The task >> Begin at the line containing "non-Hodgkin's type, High" in the entries below and end at the line containing "(3,3'-diaminobenzidine) immunohistochemical staining"; transcribe that range exactly and nothing outside it.

[Opening Given entries section]

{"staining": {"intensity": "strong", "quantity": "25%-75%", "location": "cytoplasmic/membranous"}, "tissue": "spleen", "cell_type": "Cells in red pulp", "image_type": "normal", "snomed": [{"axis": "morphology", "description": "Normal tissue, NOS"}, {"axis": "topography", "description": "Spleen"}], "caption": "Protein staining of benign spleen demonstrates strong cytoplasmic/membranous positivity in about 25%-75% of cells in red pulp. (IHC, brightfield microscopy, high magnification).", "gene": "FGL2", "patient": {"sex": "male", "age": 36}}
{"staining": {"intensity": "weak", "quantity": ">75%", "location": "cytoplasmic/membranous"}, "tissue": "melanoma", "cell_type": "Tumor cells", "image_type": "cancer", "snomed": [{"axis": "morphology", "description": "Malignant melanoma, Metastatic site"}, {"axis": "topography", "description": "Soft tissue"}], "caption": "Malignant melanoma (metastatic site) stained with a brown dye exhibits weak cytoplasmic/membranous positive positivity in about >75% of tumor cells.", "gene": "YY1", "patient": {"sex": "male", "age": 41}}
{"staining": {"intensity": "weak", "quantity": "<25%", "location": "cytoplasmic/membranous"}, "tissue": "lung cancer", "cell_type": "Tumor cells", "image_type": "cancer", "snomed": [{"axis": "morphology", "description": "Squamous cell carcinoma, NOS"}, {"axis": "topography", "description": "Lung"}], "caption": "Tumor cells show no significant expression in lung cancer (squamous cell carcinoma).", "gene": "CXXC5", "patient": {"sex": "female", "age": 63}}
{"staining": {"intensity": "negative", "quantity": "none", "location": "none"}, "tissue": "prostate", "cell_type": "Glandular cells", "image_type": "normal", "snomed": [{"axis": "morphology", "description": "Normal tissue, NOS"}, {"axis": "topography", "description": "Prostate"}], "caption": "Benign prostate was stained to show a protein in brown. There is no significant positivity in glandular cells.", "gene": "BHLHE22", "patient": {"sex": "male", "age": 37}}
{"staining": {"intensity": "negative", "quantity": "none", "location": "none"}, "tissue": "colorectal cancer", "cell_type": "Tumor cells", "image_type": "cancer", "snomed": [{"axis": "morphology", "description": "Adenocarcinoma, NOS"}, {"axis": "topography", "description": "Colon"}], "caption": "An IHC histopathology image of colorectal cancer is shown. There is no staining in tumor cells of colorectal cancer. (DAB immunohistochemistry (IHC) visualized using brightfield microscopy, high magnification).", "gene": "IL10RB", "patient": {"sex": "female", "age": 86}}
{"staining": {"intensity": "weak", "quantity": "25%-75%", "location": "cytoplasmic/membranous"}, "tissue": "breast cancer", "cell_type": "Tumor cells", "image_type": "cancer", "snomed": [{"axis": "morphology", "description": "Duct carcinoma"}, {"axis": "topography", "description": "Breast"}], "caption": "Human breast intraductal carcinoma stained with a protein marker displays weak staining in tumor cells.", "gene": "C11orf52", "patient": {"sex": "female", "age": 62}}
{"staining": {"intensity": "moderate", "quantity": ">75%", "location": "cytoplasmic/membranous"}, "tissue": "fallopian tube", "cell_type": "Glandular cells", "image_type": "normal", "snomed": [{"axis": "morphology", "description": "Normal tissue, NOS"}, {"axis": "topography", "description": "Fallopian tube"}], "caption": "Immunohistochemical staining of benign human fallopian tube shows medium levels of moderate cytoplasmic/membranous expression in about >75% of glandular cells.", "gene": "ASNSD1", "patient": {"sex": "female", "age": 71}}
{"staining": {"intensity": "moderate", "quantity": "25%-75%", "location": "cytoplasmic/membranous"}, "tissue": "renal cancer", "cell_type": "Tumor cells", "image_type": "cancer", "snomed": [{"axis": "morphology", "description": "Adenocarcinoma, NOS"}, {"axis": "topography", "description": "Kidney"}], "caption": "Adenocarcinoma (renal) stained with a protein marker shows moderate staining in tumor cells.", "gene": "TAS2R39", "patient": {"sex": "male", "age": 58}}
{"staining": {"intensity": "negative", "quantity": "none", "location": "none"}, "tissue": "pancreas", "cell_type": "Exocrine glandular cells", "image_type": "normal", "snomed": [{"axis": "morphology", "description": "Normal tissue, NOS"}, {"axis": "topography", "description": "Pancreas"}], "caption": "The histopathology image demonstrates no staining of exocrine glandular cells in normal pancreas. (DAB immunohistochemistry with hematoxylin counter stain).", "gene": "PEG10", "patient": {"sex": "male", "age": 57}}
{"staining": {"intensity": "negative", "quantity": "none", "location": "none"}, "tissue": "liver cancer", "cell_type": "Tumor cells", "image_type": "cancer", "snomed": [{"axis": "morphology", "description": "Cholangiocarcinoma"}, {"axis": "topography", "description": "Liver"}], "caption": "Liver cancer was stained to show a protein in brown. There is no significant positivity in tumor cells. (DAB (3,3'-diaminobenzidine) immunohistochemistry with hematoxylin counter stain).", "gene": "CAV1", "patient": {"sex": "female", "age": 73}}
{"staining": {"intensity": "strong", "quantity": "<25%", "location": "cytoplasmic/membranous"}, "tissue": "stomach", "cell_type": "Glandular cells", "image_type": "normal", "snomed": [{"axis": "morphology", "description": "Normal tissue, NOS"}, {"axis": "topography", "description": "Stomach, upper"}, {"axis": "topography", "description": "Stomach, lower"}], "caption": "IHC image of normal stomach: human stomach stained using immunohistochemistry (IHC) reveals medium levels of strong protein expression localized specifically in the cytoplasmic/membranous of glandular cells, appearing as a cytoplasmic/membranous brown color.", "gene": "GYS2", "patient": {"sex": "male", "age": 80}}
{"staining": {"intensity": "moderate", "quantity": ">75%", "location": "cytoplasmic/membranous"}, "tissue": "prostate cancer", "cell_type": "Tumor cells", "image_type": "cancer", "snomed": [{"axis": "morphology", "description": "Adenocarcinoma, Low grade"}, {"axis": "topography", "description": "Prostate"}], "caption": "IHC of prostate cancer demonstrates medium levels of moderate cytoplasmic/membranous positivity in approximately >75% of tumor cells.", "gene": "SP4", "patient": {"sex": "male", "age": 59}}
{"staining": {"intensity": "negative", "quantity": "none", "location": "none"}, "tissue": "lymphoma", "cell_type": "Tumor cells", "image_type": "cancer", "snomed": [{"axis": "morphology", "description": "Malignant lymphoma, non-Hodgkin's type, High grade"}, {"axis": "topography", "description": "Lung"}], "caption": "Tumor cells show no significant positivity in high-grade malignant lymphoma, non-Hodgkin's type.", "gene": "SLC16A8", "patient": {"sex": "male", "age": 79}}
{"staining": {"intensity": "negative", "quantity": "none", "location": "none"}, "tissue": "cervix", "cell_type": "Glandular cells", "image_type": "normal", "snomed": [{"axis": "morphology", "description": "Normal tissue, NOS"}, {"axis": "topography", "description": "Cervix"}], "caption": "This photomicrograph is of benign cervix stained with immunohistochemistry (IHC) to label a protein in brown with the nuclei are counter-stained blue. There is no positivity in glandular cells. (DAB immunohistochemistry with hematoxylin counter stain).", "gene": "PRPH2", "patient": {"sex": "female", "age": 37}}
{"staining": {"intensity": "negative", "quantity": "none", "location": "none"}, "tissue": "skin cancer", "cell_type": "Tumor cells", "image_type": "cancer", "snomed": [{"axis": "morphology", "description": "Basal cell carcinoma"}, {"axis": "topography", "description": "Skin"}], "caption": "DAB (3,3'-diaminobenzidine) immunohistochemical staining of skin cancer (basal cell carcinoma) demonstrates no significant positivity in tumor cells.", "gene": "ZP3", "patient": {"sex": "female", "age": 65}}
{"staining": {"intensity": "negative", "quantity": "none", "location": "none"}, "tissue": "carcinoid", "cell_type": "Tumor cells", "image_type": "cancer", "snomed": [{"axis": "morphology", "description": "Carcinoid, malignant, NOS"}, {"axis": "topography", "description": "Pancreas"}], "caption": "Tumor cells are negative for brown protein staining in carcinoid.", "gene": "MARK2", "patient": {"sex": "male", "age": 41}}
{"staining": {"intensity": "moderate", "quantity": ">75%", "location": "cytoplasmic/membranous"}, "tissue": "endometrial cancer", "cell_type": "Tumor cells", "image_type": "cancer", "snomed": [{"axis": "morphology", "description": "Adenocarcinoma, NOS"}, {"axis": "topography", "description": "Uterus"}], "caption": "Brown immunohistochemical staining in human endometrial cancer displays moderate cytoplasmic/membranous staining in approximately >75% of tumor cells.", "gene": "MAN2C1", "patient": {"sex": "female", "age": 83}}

[Closing Given entries section]

Result for this task >>
{"staining": {"intensity": "negative", "quantity": "none", "location": "none"}, "tissue": "lymphoma", "cell_type": "Tumor cells", "image_type": "cancer", "snomed": [{"axis": "morphology", "description": "Malignant lymphoma, non-Hodgkin's type, High grade"}, {"axis": "topography", "description": "Lung"}], "caption": "Tumor cells show no significant positivity in high-grade malignant lymphoma, non-Hodgkin's type.", "gene": "SLC16A8", "patient": {"sex": "male", "age": 79}}
{"staining": {"intensity": "negative", "quantity": "none", "location": "none"}, "tissue": "cervix", "cell_type": "Glandular cells", "image_type": "normal", "snomed": [{"axis": "morphology", "description": "Normal tissue, NOS"}, {"axis": "topography", "description": "Cervix"}], "caption": "This photomicrograph is of benign cervix stained with immunohistochemistry (IHC) to label a protein in brown with the nuclei are counter-stained blue. There is no positivity in glandular cells. (DAB immunohistochemistry with hematoxylin counter stain).", "gene": "PRPH2", "patient": {"sex": "female", "age": 37}}
{"staining": {"intensity": "negative", "quantity": "none", "location": "none"}, "tissue": "skin cancer", "cell_type": "Tumor cells", "image_type": "cancer", "snomed": [{"axis": "morphology", "description": "Basal cell carcinoma"}, {"axis": "topography", "description": "Skin"}], "caption": "DAB (3,3'-diaminobenzidine) immunohistochemical staining of skin cancer (basal cell carcinoma) demonstrates no significant positivity in tumor cells.", "gene": "ZP3", "patient": {"sex": "female", "age": 65}}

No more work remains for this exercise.